I think LLMs are great for vulnerability discovery, but you need to not skimp on the legwork and understanding what even you just found there.
They do not get bored like a human but they are trained on human language and replicate the same traits, such as laziness, and expressing boredom or annoyance (even if obviously they do not experience anything at all). It’s actually a lot of effort to get them to engage with things at a deeper level without skipping corners
> This finding was AI-assisted, but began with an insight from Theori researcher Taeyang Lee, who was studying how the Linux crypto subsystem interacts with page-cache-backed data.

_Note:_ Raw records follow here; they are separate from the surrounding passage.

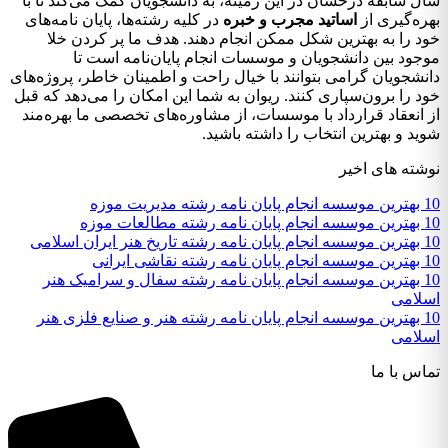
ل سابقه درخشان در این زمینه، به دانشجویان کمک می‌کند تا با
ره‌گیری از
اساتید مجرب و خبره
در کلیه رشته‌ها، پایان نامه‌های
د را به بهترین شکل ممکن انجام دهند. هدف ما پر کردن خلا
جود بین دانشجویان و موسسات انجام پایان‌نامه است تا
نشجویان گرامی بتوانند با خیال راحت و اطمینان خاطر، پروژه‌های
د را برون‌سپاری کنند. ریوان به شما این امکان را می‌دهد که قبل
 انعقاد قرارداد با موسسات، از مشاوره‌های تخصصی ما بهره‌مند
ید و بهترین انتخاب را داشته باشید.
شته های اخیر
ه رشته مدیریت موزه
 رشته مطالعات موزه
تاریخ هنر ایران اسلامی
 رشته نقاشی ایرانی
10 بهترین موسسه انجام پایان نامه رشته سفال و سرامیک هنر
لامی
10 بهترین موسسه انجام پایان نامه رشته هنر و صنایع فلزی هنر
لامی
اس با ما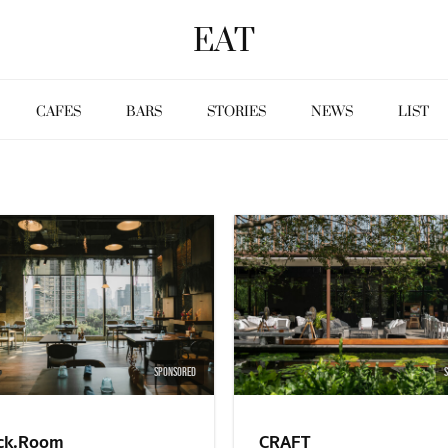
EAT
CAFES
BARS
STORIES
NEWS
LIST
SPONSORED
ck.Room
CRAFT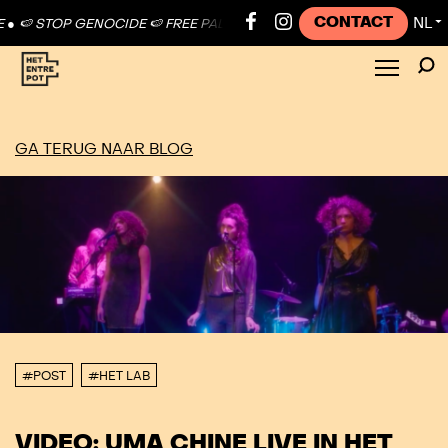
CONTACT
NL
 STOP GENOCIDE 🍉 FREE PALESTINE ●
🍉 STOP GENOCIDE 🍉 FREE P
▼
GA TERUG NAAR BLOG
#POST
#HET LAB
VIDEO: UMA CHINE LIVE IN HET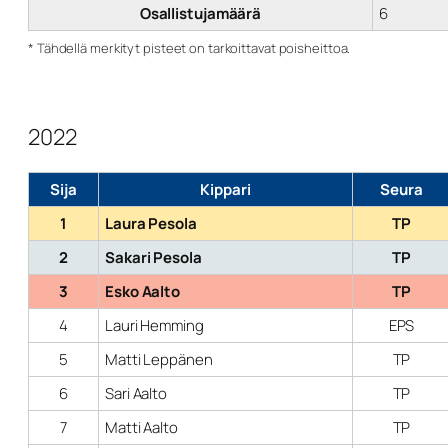
Osallistujamäärä
6
* Tähdellä merkityt pisteet on tarkoittavat poisheittoa.
2022
Sija
Kippari
Seura
1
Laura Pesola
TP
2
Sakari Pesola
TP
3
Esko Aalto
TP
4
Lauri Hemming
EPS
5
Matti Leppänen
TP
6
Sari Aalto
TP
7
Matti Aalto
TP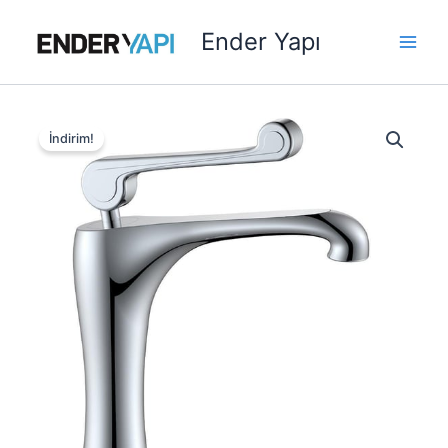
İçeriğe
atla
Ender Yapı
İndirim!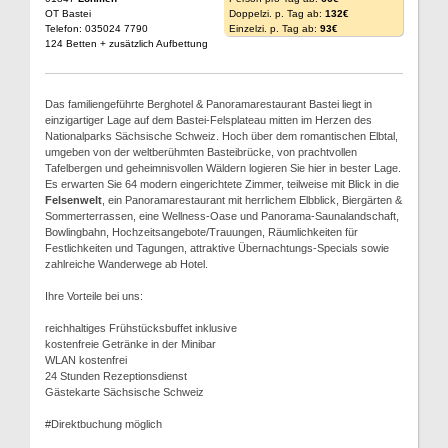
OT Bastei
Doppelzi. p. Tag ab:
132€
Telefon: 035024 7790
Einzelzi. p. Tag ab:
93€
124 Betten + zusätzlich Aufbettung
Das familiengeführte Berghotel & Panoramarestaurant Bastei liegt in
einzigartiger Lage auf dem Bastei-Felsplateau mitten im Herzen des
Nationalparks Sächsische Schweiz. Hoch über dem romantischen Elbtal,
umgeben von der weltberühmten Basteibrücke, von prachtvollen
Tafelbergen und geheimnisvollen Wäldern logieren Sie hier in bester Lage.
Es erwarten Sie 64 modern eingerichtete Zimmer, teilweise mit Blick in die
Felsenwelt
, ein Panoramarestaurant mit herrlichem Elbblick, Biergärten &
Sommerterrassen, eine Wellness-Oase und Panorama-Saunalandschaft,
Bowlingbahn, Hochzeitsangebote/Trauungen, Räumlichkeiten für
Festlichkeiten und Tagungen, attraktive Übernachtungs-Specials sowie
zahlreiche Wanderwege ab Hotel.
Ihre Vorteile bei uns:
reichhaltiges Frühstücksbuffet inklusive
kostenfreie Getränke in der Minibar
WLAN kostenfrei
24 Stunden Rezeptionsdienst
Gästekarte Sächsische Schweiz
#Direktbuchung möglich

There's no question that we live in the world where LLM AI was involved in finding the copy fail vulnerability at this specific time, and it's completely normal for people to see a vulnerability and then look closer and find related vulnerabilities or a deeper root cause, but there's no need to adopt an extreme "without AI LLM we don't find these vulnerabilities" position.
That is a very difficult fact pattern to which to attach the conclusion "LLMs have sabotaged security research" (my paraphrase).
Also I see you jumping around a lot to the defense of LLMs when I don’t think anyone is really attacking them. Maybe cool it a bit.
So like I said, just chill out.
Is there a counterfactual where you would say it explored well enough, besides both vulnerabilities published as one?
If there's a root cronjob that runs a world readable binary, you could modify it in the page cache and exploit it that way.
Modifying the page cache is a really strong primitive with countless ways to exploit it.
So it seems surprising to me that you can call it when the out fd is not writable? But I didn't retain the information about the vulnerability, so I'm missing something. There was something about copy on write, IIRC?
Also, NB, I said permission check, not mode check. The input fd to splice can and will be open for only reading quite often. Doesn't mean the kernel can't still do a write permission check.
(Except I didn't say that here. Oops. Getting confused with my posts.)
But splice is a more or less a generalization of sendfile, and sendfile is often used for webserving where the serving process does not have ownership of the documents it is serving. It doesn't make sense to limit splice such that it can't do the task it was built for. Maybe splice should just not write to the input fd? :P
Not really, splice(2) is actually more limited, it's an optimisation for reading and writing data between files and pipes without needing to make copies.
sendfile(2) works with any fds because it just exists to remove a fair bit of the copy overhead when doing a userspace read/write loop, but it does actually do a copy.
But apparently we can't be trusted with the page cache…
Maybe the kernel using supervisor-read-only flags could be made to work, only issue then is what happens if something does in fact need to write…
That's why is very very important to just step out and use saved time to go for a walk, to a park, sit on a bench, listen do birds, close eyes and zoom out.
The state we are in is actually brilliant.